-------- PROVIDED PASSAGE

# 2.7. ANA: Asset Analysis¶

In this panel, users can select specific applications for analyzing different asset classes. To choose an asset type, such as Buildings or Transportation Network, users interact with the **Asset Selection Ribbon** on the left side of the interface as depicted in Fig. 2.7.1. This ribbon is initially hidden and becomes visible when multiple asset types are selected in the **GI: General Information** panel. Only assets marked in the **GI** panel will be listed in the **Asset Selection Ribbon**. Switching between assets updates the **Input Panel** to display the relevant analysis applications for the selected asset type.

## 2.7.1. Buildings¶

For building analysis, the following applications are supported:

OpenSees

OpenSeesPy

IMasEDP

Capacity Spectrum Method

PreTrained Surrogate Models

CustomPy-Simulation

None

### 2.7.1.1. OpenSees Analysis Model¶

The **OpenSees** option performs structural analysis using OpenSees. If an “Analysis Script” argument is provided, the quantities defined with the graphical user interface will be ignored.

Following is an example of user-provided `analysis script`

(.tcl) that additionally sets the “-fullGenLapack 1” flag on top of the selections shown in the above image.

# Perform the analysis numberer RCM constraints Transformation system Umfpack integrator Newmark 0.5 0.25 test NormUnbalance 1.0e-2 10 algorithm Newton analysis Transient -numSubLevels 2 -numSubSteps 10 #set lambdaN [eigen 1]; set lambdaN [eigen -fullGenLapack 1] set lambda1 [lindex $lambdaN 0] set T1 [expr 2*3.14159/$lambda1] set dTana [expr $T1/20.] if {$dt < $dTana} {set dTana $dt} analyze [expr int($numStep*$dt/$dTana)] $dTana remove recorders

### 2.7.1.2. OpenSeesPy Analysis Model¶

The **OpenSeesPy** application utilizes OpenSeesPy for structural analysis.

### 2.7.1.3. IMasEDP Analysis Model¶

The IMasEDP application directly uses the hazard intensity measure (IM) as the engineering demand parameter (EDP), bypassing structural analysis.

### 2.7.1.4. Capacity Spectrum Method¶

The **Capacity Spectrum Method** is a simplified method for estimating the seismic performance of structures. The method uses the capacity curve of the structure and the response spectrum of the ground motion to estimate the maximum response of the structure. The method is based on the assumption that the maximum response of the structure is the intersection of the capacity curve and the response spectrum. The method requires three inputs: the demand spectrum, the capacity curve, and the damping model.

#### Demand Spectrum Model:¶

The demand spectrum model is the response spectrum of the ground motion assuming a 5% damping ratio. The demand spectrum model defined in HAZUS [HAZUS2022] is implemented in R2D now. This model uses pesudo-spectrum acceleration at 0.3 seconds and 1.0 seonds as the anchor points and completes the spectrum using the method described in section 4.1.3.2 of [HAZUS2022], considering the earthquake magnitude.

To use the HAZUS demand spectrum model, “SA_0.3” and “SA_1.0” should exist in the columns of the ground motion intensity measures defined in the **ASD** tab. Other demand spectrum model can be implemented by editing SimCenterBackendApplication Python script here or contacting the developers.

----------------
-------- STORED ROWS

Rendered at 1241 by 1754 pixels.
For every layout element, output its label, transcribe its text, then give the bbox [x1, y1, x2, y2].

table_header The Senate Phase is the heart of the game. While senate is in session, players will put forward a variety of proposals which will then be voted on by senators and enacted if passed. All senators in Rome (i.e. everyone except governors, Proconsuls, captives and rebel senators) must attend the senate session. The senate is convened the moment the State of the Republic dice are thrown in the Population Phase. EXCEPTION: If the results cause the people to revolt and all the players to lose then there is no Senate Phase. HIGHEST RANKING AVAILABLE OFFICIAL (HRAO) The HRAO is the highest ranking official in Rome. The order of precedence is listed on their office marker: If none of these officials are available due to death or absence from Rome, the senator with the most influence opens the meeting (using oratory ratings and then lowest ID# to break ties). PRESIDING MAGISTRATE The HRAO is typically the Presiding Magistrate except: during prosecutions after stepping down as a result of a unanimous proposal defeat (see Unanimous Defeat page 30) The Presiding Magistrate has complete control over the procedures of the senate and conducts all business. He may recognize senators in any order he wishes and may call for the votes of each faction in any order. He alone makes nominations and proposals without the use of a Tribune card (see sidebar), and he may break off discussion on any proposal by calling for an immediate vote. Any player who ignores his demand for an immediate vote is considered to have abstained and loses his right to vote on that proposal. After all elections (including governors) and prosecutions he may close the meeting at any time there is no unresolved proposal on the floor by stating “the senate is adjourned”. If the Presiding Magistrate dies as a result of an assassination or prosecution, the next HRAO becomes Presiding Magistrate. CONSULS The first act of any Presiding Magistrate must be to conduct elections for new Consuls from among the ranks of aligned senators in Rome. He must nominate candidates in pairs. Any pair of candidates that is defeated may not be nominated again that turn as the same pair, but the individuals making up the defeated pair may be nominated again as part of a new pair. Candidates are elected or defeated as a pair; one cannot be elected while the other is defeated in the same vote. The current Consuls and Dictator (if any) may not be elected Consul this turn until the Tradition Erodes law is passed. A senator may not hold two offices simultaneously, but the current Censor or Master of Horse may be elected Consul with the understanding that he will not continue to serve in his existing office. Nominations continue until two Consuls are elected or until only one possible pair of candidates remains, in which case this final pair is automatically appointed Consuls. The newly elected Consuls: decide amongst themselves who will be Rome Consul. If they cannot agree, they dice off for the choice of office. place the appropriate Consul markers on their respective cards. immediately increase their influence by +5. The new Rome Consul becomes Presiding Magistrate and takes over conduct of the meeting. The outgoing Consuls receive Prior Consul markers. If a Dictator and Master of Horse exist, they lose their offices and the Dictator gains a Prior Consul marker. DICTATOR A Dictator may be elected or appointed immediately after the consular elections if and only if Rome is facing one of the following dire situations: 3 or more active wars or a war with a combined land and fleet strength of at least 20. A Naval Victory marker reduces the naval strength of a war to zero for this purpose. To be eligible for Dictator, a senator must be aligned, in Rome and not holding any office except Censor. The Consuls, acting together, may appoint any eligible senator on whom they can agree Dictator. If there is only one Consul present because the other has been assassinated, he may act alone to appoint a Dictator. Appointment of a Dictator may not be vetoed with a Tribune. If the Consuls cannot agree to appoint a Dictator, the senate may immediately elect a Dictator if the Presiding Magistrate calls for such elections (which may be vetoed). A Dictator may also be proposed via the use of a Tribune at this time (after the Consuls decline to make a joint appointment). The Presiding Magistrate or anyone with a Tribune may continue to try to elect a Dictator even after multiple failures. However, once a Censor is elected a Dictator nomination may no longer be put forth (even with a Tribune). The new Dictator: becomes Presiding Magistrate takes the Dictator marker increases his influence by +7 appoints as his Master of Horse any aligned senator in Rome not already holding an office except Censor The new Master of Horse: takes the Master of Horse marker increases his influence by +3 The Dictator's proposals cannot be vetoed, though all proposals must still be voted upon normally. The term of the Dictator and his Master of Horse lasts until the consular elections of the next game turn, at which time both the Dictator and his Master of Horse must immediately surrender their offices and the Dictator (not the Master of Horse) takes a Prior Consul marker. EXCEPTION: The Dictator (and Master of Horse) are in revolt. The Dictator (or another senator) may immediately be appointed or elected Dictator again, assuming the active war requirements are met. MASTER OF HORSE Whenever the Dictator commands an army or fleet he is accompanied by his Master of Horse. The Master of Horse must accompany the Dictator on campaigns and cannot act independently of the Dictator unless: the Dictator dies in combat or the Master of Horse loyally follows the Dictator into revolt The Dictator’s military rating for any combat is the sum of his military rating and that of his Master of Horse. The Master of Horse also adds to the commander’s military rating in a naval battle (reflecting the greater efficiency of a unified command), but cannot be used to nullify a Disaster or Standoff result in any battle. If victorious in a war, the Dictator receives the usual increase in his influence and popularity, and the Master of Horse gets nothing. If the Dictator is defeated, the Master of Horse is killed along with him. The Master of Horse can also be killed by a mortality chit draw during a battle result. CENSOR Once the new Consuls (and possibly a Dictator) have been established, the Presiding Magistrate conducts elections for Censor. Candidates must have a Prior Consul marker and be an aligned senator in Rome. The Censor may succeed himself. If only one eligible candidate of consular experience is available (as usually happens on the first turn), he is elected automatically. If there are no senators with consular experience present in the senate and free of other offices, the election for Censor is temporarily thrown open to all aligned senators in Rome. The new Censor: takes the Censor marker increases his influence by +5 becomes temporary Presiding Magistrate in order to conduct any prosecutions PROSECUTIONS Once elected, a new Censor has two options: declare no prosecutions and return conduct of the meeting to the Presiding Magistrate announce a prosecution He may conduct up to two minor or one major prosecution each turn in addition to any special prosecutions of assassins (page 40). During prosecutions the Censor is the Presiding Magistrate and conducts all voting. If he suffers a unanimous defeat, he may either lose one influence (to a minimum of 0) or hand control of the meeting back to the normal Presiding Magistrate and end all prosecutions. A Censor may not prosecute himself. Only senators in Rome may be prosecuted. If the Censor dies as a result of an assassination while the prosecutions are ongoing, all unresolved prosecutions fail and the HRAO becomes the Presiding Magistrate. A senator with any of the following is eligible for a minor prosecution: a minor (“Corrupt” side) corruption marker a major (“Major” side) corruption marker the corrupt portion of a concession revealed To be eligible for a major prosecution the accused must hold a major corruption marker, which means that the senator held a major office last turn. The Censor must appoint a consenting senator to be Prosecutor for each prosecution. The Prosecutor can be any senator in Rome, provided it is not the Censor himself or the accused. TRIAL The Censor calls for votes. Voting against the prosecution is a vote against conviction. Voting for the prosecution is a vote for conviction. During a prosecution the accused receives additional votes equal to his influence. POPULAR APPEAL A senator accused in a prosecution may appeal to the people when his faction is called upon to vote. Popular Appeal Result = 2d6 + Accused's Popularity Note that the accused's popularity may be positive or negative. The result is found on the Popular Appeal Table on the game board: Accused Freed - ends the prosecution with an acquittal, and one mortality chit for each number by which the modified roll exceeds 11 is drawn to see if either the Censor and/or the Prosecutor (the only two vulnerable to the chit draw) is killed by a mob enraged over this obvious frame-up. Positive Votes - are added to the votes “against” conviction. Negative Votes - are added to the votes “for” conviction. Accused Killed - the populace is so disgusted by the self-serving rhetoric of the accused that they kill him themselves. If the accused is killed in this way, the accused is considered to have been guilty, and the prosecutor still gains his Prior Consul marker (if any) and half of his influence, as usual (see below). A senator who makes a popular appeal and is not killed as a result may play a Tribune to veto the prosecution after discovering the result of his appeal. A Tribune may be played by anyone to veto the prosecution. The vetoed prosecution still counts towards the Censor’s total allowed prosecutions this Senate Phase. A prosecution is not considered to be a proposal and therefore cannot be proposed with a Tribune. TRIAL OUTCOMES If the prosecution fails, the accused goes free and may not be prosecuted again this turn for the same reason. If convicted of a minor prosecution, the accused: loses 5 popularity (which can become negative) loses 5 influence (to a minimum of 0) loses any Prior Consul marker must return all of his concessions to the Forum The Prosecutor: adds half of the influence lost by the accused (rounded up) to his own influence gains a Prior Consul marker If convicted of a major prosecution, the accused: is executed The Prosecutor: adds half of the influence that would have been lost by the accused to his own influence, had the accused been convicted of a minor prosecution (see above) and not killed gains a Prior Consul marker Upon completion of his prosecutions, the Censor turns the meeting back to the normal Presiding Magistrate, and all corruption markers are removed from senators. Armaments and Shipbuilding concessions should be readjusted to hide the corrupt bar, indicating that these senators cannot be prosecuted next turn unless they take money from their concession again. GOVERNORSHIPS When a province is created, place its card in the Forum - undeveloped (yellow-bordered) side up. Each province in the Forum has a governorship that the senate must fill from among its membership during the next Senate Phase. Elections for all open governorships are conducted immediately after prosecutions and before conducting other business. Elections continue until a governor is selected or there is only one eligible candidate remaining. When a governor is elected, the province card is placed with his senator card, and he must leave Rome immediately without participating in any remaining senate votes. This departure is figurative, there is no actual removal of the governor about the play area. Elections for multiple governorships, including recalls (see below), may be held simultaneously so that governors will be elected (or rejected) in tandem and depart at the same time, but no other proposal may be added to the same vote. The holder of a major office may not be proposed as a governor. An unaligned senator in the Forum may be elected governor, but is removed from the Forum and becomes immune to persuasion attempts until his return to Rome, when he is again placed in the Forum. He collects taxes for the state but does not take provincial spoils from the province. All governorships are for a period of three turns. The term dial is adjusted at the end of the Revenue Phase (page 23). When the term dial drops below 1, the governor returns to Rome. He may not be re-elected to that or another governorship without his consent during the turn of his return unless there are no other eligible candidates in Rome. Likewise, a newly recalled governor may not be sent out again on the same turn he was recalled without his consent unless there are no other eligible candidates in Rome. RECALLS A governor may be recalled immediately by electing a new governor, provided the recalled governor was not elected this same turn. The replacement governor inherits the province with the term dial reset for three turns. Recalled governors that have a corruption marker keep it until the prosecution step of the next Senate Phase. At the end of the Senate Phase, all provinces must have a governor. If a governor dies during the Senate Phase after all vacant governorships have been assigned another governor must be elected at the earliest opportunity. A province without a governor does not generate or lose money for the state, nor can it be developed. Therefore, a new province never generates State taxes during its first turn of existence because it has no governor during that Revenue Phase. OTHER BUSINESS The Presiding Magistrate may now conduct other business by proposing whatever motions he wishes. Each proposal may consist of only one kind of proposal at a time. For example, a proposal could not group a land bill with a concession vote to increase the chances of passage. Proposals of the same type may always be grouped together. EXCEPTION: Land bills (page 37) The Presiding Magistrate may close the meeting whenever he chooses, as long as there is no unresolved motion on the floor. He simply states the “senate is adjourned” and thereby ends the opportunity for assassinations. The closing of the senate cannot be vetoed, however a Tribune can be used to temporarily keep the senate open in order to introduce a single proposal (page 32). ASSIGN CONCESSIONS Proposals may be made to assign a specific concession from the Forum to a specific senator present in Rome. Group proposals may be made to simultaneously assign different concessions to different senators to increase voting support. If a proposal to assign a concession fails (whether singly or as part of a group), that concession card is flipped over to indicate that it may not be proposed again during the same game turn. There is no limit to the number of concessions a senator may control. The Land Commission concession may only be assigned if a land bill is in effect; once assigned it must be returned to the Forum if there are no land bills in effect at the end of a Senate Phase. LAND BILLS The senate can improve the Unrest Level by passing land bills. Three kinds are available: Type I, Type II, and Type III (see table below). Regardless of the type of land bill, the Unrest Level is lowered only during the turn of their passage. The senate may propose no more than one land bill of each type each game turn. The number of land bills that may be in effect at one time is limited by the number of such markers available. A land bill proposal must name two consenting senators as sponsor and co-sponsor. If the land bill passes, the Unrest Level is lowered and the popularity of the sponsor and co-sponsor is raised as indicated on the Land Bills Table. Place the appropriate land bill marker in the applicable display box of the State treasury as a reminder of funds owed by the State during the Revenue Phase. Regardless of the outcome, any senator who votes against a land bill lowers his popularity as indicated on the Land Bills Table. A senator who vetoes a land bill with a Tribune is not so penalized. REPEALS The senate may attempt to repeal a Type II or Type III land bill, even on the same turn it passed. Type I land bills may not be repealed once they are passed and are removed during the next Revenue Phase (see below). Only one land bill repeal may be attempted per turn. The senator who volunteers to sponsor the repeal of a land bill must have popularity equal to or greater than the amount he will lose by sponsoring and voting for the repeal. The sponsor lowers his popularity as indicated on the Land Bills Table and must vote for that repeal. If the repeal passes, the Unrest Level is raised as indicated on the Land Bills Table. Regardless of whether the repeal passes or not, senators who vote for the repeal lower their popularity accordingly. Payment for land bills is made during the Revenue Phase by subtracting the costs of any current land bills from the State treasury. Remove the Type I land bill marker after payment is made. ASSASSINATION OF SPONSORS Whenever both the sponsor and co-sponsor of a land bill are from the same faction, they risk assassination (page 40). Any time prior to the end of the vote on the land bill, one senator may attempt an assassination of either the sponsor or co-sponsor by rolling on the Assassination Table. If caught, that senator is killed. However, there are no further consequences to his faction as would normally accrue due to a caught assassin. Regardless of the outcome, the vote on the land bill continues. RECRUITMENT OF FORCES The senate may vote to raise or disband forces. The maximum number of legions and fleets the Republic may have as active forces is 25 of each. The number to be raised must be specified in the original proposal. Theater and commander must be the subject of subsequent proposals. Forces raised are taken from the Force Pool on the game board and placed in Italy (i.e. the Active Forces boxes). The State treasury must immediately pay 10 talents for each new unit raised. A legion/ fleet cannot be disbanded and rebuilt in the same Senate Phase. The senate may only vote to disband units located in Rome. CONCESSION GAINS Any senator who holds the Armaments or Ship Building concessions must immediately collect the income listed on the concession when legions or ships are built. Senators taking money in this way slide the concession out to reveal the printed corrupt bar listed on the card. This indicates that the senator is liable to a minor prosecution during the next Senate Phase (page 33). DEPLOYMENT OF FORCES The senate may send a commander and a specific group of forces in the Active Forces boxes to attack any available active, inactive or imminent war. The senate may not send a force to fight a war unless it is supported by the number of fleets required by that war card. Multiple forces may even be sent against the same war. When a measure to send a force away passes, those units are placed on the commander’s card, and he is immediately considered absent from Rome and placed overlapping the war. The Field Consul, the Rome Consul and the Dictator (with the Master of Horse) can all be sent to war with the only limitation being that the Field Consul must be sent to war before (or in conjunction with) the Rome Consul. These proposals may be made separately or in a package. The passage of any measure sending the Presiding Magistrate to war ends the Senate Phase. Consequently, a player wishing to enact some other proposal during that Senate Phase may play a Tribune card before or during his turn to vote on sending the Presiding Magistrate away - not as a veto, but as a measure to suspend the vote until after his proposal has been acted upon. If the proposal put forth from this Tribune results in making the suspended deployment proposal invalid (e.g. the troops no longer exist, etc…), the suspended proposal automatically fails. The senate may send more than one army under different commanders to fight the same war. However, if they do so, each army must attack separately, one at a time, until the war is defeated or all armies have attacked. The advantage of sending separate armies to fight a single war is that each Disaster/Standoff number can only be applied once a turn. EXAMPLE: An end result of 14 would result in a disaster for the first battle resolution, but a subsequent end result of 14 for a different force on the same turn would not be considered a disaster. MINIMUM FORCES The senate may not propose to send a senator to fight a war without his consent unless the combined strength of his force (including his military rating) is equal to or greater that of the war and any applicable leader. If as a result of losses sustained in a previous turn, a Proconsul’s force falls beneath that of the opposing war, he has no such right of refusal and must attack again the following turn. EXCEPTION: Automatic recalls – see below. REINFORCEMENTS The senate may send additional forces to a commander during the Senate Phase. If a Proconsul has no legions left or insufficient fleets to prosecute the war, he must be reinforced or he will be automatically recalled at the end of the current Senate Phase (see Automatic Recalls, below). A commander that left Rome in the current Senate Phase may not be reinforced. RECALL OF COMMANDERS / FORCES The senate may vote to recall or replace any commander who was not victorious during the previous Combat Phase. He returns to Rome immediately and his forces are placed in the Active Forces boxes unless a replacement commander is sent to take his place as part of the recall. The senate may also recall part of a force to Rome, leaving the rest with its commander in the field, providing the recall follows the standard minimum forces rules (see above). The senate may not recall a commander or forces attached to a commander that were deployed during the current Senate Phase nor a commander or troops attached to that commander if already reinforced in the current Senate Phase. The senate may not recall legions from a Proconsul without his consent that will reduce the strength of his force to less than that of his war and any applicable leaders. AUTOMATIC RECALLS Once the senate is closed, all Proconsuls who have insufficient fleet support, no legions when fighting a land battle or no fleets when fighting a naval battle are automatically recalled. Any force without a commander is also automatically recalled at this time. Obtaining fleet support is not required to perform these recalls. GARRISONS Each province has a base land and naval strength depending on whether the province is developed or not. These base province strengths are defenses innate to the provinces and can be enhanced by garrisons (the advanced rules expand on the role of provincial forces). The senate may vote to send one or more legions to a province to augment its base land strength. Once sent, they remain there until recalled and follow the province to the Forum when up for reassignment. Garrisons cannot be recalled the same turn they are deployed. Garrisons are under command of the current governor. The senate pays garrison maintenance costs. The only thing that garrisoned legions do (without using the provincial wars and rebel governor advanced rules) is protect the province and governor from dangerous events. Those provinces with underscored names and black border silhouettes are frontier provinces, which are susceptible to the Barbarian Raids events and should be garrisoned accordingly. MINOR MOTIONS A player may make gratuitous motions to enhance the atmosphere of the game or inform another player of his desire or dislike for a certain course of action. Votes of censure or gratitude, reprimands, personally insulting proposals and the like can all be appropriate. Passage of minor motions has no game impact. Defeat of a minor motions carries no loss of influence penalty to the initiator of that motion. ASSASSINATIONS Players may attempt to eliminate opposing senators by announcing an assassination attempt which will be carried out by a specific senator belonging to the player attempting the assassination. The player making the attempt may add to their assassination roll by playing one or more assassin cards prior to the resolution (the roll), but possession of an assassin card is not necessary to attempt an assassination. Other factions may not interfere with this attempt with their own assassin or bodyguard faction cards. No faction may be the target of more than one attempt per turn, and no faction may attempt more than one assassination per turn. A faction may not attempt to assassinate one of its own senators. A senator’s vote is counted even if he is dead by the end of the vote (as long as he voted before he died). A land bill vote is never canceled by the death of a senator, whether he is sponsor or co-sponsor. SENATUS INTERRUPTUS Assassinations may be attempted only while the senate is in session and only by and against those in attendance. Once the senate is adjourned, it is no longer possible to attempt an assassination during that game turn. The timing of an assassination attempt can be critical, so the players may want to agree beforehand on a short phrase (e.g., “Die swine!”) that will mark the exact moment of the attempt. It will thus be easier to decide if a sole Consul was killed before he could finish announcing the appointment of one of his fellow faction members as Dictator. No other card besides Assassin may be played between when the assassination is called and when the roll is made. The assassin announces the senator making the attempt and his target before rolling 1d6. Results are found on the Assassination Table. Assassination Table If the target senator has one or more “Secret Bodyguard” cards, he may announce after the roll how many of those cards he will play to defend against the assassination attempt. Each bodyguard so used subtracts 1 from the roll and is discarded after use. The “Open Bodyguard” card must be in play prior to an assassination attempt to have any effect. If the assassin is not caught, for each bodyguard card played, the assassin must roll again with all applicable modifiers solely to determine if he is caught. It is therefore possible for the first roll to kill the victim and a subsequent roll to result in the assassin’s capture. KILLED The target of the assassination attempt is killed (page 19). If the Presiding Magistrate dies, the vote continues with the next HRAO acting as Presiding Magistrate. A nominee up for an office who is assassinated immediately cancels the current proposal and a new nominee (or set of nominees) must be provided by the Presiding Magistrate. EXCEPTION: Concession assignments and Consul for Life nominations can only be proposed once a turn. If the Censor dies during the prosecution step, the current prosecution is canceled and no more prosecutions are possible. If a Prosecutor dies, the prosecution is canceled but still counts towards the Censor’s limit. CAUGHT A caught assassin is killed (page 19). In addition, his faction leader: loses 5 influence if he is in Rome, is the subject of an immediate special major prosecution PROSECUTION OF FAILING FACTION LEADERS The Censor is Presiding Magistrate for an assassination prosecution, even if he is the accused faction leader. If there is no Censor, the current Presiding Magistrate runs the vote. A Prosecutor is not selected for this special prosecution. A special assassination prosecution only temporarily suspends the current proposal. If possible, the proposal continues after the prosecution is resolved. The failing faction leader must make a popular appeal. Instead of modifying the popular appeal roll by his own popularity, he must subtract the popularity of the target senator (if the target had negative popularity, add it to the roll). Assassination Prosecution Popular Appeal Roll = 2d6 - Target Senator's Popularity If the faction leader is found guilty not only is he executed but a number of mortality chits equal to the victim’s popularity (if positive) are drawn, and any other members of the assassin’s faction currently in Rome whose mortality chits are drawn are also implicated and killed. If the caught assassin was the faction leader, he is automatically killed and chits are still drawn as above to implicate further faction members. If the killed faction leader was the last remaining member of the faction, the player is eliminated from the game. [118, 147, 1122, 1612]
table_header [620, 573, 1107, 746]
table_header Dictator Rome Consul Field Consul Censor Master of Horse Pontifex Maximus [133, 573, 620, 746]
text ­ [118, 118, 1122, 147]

----------------

SHORT EXERCISE 1: Reproduce the records from their first line through the line containing "For every layout", both included, keeping every character unchanged.
SHORT EXERCISE 2: Continue the asset analysis documentation from the point where it stops.
The text and the records come from unrelated sources.

EXPECTED OUTPUT 1:
Rendered at 1241 by 1754 pixels.
For every layout element, output its label, transcribe its text, then give the bbox [x1, y1, x2, y2].

EXPECTED OUTPUT 2:
#### Capacity Curve Model:¶

The capacity curve model proposed by Cao and Peterson [cao2006] is implemented in R2D. The model is an extension of the [HAZUS2022] capacity curve model. The model uses the capacity curve parameters (e.g. yield strength, yield displacement, ultimate strength, ultimate displacement etc.) to anchor the capacity curve of the structure. Further, an ecliptic passing the yield and ultimate points in [HAZUS2022] is used to complete the capacity curve. To use this model, all building information needed to classfify the building into a class defined in [HAZUS2022] should be provided in the **ASD** tab. R2D Example 1 provides an example of how to define the building inventory for the capacity curve model.

The model is implemented in the SimCenterBackendApplication Python script here. New capacity curve models can be implemented by editing the backend source code or contacting the developers.

#### Damping Model:¶

The capacity spectrum method requires a damping model to estimate the maximum response of the structure. The damping model proposed by Cao and Peterson [cao2006] is implemented in R2D. The model is an extension of the [HAZUS2022] capacity curve model. As defined in section 5.6 of [HAZUS2022], effective damping ratio is the sum of elastic damping and hysteretic damping. The effective damping ratio is estimated according to the building class defined in [HAZUS2022], and the hysteretic damping is estimated using the curve proposed by Cao and Peterson [cao2006]. The effective damping is used to estimate the demand spectrum reduction parameters (See section 5.6.1.1 of [HAZUS2022]) iteratively.

The model is implemented in the SimCenterBackendApplication Python script here. New damping models can be implemented by editing the backend source code or contacting the developers.

### 2.7.1.5. Pre-trained surrogate models¶

The **Pre-trained surrogate model** is used to import the surrogate models trained using EE-UQ. The surrogate model can take the parameters of structure (e.g. initial stiffness, post-yield stiffness, yield drift, construction year etc) and the intensity measures of recorded or stochastically generated ground motions (e.g. peak ground acceleration, peak spectral acceleration, significant duration etc.) as its input.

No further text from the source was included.